Gissendaner's death by lethal injection was scheduled for 7 p.m. on March 2, but hours passed that night without confirmation trickling from the prison. Former corrections officials previously told HuffPost that executions are supposed to last minutes, with personnel and witnesses typically in and out of the death chamber in 30-45 minutes under ideal circumstances.



Lindsay Bennett, Gissendaner's lawyer, said in a signed declaration that she received the first of three phone calls at 10:19 p.m., from a senior assistant attorney general telling her the execution was "off" for the night because the lethal injection drugs appeared "cloudy." After relaying that news to Gissendaner and her family, Bennett received another call 10 minutes later telling her there'd been confusion about which drugs had been examined for use, and another batch of the lethal injection cocktail might be available for the execution to go forward. Bennett said she was called again at 10:43 p.m. and told the execution was definitely off for that evening because a pharmacist expressed concern that the drugs would not be "appropriate for medical purposes."



A GDOC spokeswoman announced shortly after 10 p.m. that the execution was postponed over "cloudy" drugs but did not elaborate or take questions. The following day, an official statement chalked the delay up to "an abundance of caution" and stated that a new date would be set "when the Department is prepared to proceed."

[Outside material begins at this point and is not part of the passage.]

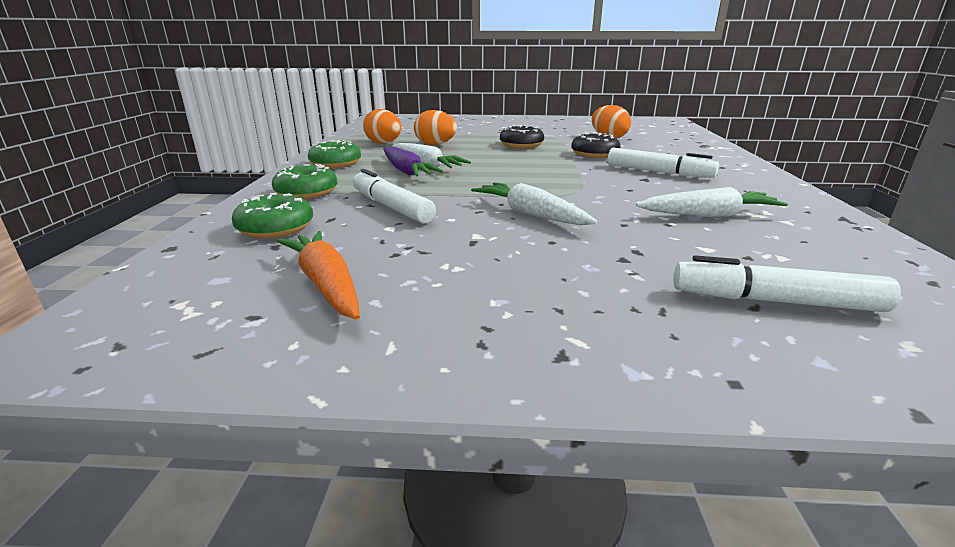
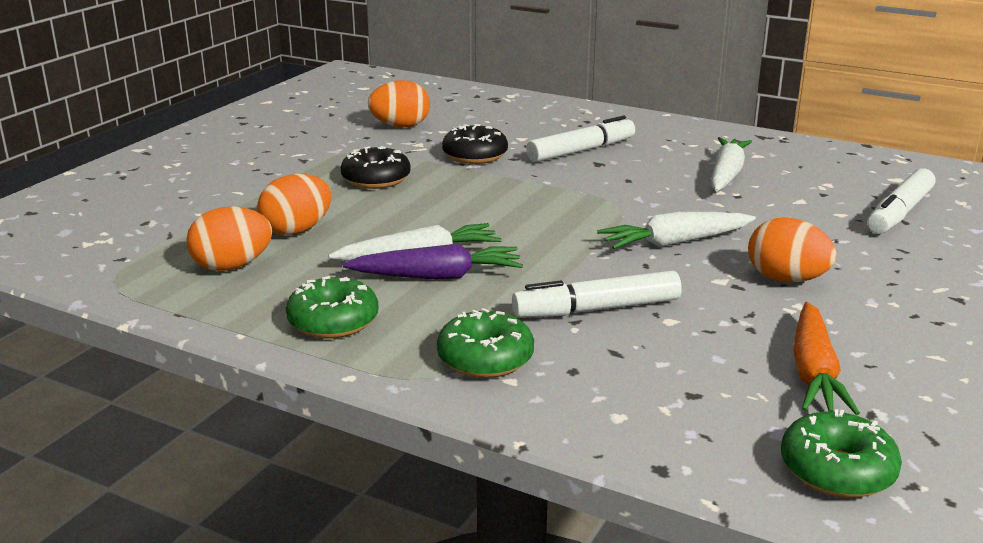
camera: 65 degrees left, 0 degrees up
(276, 228) = (630, 390): green donut -> green donut (837, 470)
(326, 284) = (814, 372): orange carrot -> orange carrot turned 75 degrees counterclockwise
(506, 258) = (786, 279): none -> orange egg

Invoking the bloody, botched execution by lethal injection of Oklahoma inmate Clayton Lockett in 2014, Gissendaner's attorneys are now asking the court to stop the GDOC from proceeding with an execution until the state can prove there won't be such risks of delays, error or malfunction going forward.



"This Court must intervene, lest [the GDOC] be permitted to rubber-stamp their own demonstrably-defective processes and again resume executions behind a veil of secrecy," the complaint states. Georgia does not make public several execution protocols including how a mix of the lethal injection drug will be tested and who will administer such tests.



Attorneys for Gissendaner, 47, say the agony of the indecision and waiting was a “great increase” of her punishment and noted "she has no remedy for that violation."



GDOC Commissioner Homer Bryson, Georgia Diagnostic and Classification Prison Warden Bruce Chatman and others named as defendants in the suit have 21 days to respond.



Gissendaner was sentenced to death 18 years ago, when a jury convicted her of plotting with her boyfriend to kill her husband, Douglas Gissendaner. She has admitted her guilt and apologized to her family, and supporters have fought for clemency, arguing that she has been reformed while in prison, even earning aearned her theology degree theology degree through a prison educational program.



A spokesman for the Georgia DOC did not immediately responded to The Huffington Post's requests for comment; Gissendaner's attorney's declined to speak publicly.